Train of thought: buying stuff

I go through waves of being content with what I have and wanting to buy lots of stuff.

I’m currently wanting to buy stuff.

I like to read books, and I prefer them on paper, but a Kindle would be simpler for travel. Should I buy a Kindle? It would be nicer on my eyes than the iPad for reading. Do I really want another thing that needs to be charged?

My “books recommended to me” list has 200 books on it. Even if I eliminate the cook books and reference books, that’s still a crazy amount of books. Which should I choose? And how many? Would I read more with the simplicity of carrying that around?

I bought a real camera (hooray!) and there are a bajillion lenses and accessories and I want all of them but I don’t even know the basic functions of the camera yet… but Facebook’s advertising is (finally) spot on and I want All The Things.

I want to hang our race medals in the kitchen and hang plants in the kitchen windows and hang Camelbaks in the little nook which requires moving the teapots. Oh right. I can do most of that without buying anything. I just need to do it. <grumble grumble>

I saw some stackable baskets that would make the pantry a little more organized and they might be useful in the freezer but they might be a little too big. I wonder if they come in a smaller size and if that size would be useful or if it’s too small or if a basket really just isn’t a freezer thing.

A net would help contain The Kid’s stuffed animals. Most of the time, I don’t care about the stuffed animals, but it’s a pain trying to change the sheets.

If we had more (cloth) placemats and napkins, I could wash them less often. But then we’d also need a larger container to put the dirty ones in.

If I Marie Kondo-ed my closet, I’d have almost nothing left in it, which is only a problem because I do still actually need to get dressed. And I can’t wear jeans to work every day. And I’m heavier than I want to stay, so buying new clothes now doesn’t make sense.

I think shoe racks in the hallway would work better than keeping shoes in the closet because I always take my shoes off as soon as I walk into the house and if the racks were there, I could just plop them in and they’d be put away. But that will make an already-narrow hallway even narrower.

The Kid’s iPad doesn’t work well any more (it’s quite old by technology standards) but he can use his Kindle Fire but there are so many more apps available for the iPad but it makes no sense to buy an iPad because he has a Kindle. (For the record, I would get the new one and he would get mine.)

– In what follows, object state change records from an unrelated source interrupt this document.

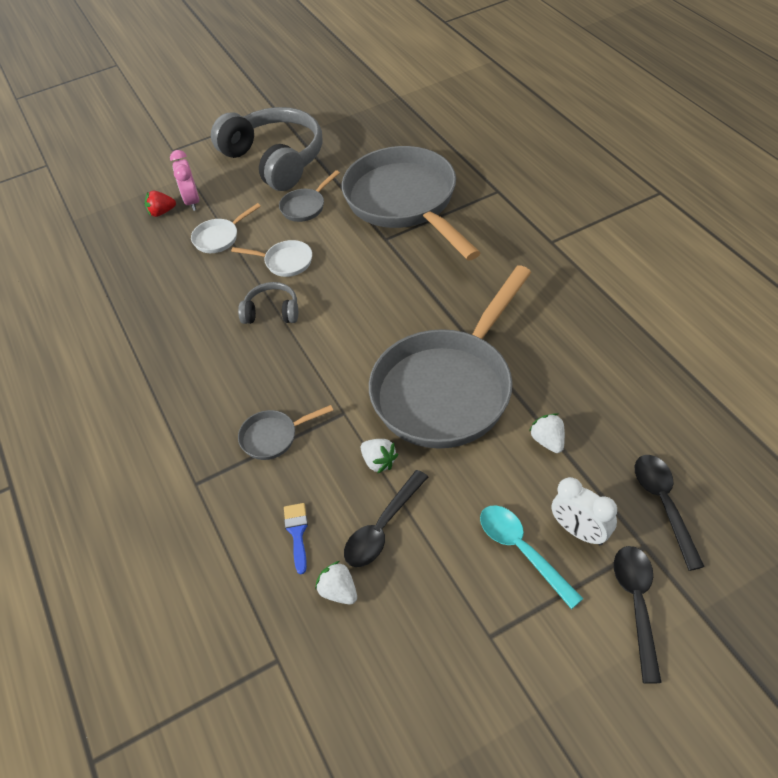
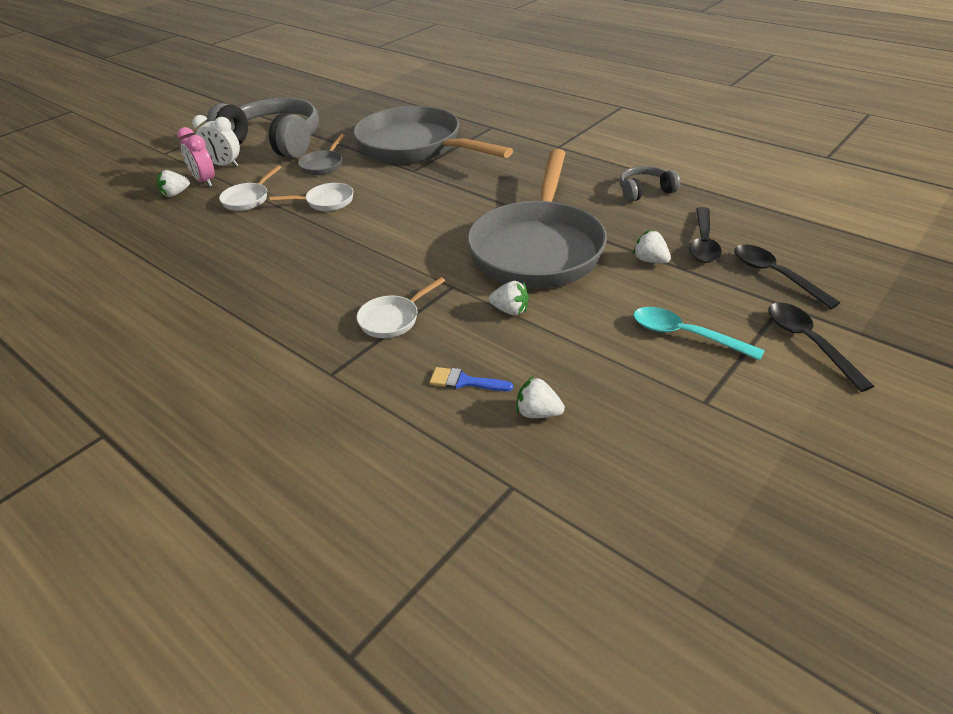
camera: 25 degrees left, 10 degrees down
(161, 212) = (175, 194): red strawberry -> white strawberry
(272, 312) = (334, 236): grey headphones -> grey headphones (645, 191)
(273, 437) = (393, 319): grey pan -> white pan
(297, 533) = (464, 381): blue brush -> blue brush turned 45 degrees counterclockwise
(382, 527) = (547, 354): black spoon -> black spoon (703, 243)
(579, 532) = (723, 310): white clock -> white clock (224, 165)

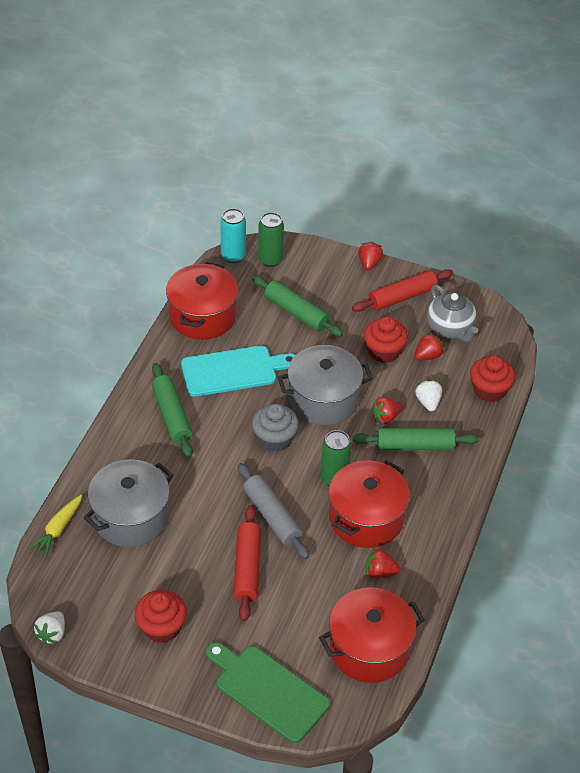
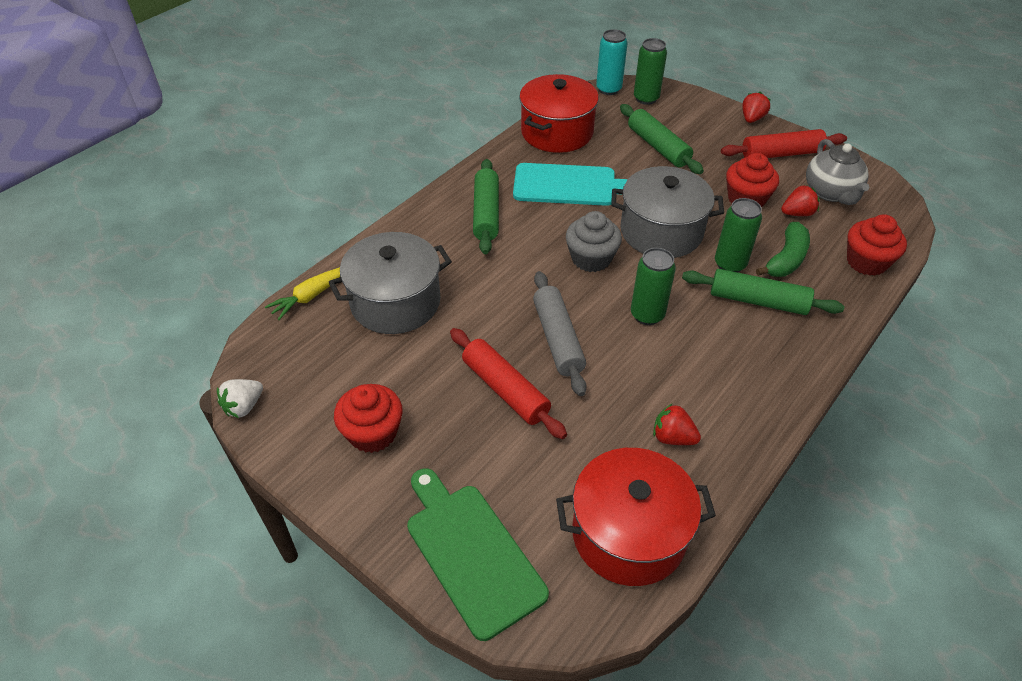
camera: 20 degrees right, 0 degrees up
(247, 568) = (505, 390): red rolling pin -> red rolling pin turned 60 degrees counterclockwise
(366, 518) = (674, 368): red pot -> none
(385, 417) = (730, 264): red strawberry -> green can
(428, 402) = (786, 259): white strawberry -> green banana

A bistro set out front would be lovely. Nicer chairs out back would also be excellent. But screening in the back porch first would make more sense because then the furniture would stay cleaner (still dusty, though) and the mosquitoes would mostly stay out so we could sit out there more. And nicer rugs, because lots of tree debris has collected in the current rugs but that wouldn’t be an issue so much if it was screened in. Or maybe just painting the concrete would work well, since sun would be less an issue.

I saw a picture of how I’d like to finish the garden area. Climbing Daddy is on board, but it involves a lot of rocks and a lot of pavers.

If I had a laptop instead of a desktop, I wouldn’t be stuck in the office to write. But I like the large screen on the desktop. But I like the mobility of a laptop. Maybe I should just use a keyboard for the iPad.

And on and on.

(This only scratches the surface of house-related stuff that I could easily drop a lot of cash on.)

I’m not totally sure what kicks this all up.

How much am I actually going to buy?

Immediately, probably none. (Some of the house-related things will be acquired eventually.)

Even without the financially restrictive aspects of being partnered (that’s not a complaint), I’ve always been anxious about spending money.

My dad was frugal to a fault (I think we call that cheap?); my mom spent recklessly. They fought over money constantly. He cut up her credit cards more than once. She would take us shopping but “don’t tell your father.” They would yell at me for asking for things that were expensive (like a flute, when I started playing, or summer camps). We got an allowance, received no financial guidance, but were made fun of for making poor decisions. I’m sure that all has some bearing on my financial mindset.

I’ve also never made a ton of money. Most of my adult life, I’ve had some but not a lot of disposable income. So I’ve always wrestled with which thing I would actually buy. Often, it turned into “none of the above” when I couldn’t decide which thing I wanted most. I’m often stuck on “what if I wish I hadn’t spent the money later, so I could buy ___ instead?”

An example I always come back to from before adulthood: I spent a month in Germany during the summer between junior and senior years of high school. I took $600 in spending money and came home with over $500. At the front end, I didn’t want to run out of money or not be able to buy something I liked better later, and at the end, there weren’t things I was interested in buying. (Going back to how I was parented—my mom was pissed that I came home with money.)

So I’m a little bit minimalist just by getting stuck on buying.

Because of my mental hurdles, shopping isn’t really fun most of the time, so retail therapy is rarely a thing.

For now, I’ll just wait for this to pass… and maybe get done the projects that I already have all the stuff for.

What’s your relationship with consumerism?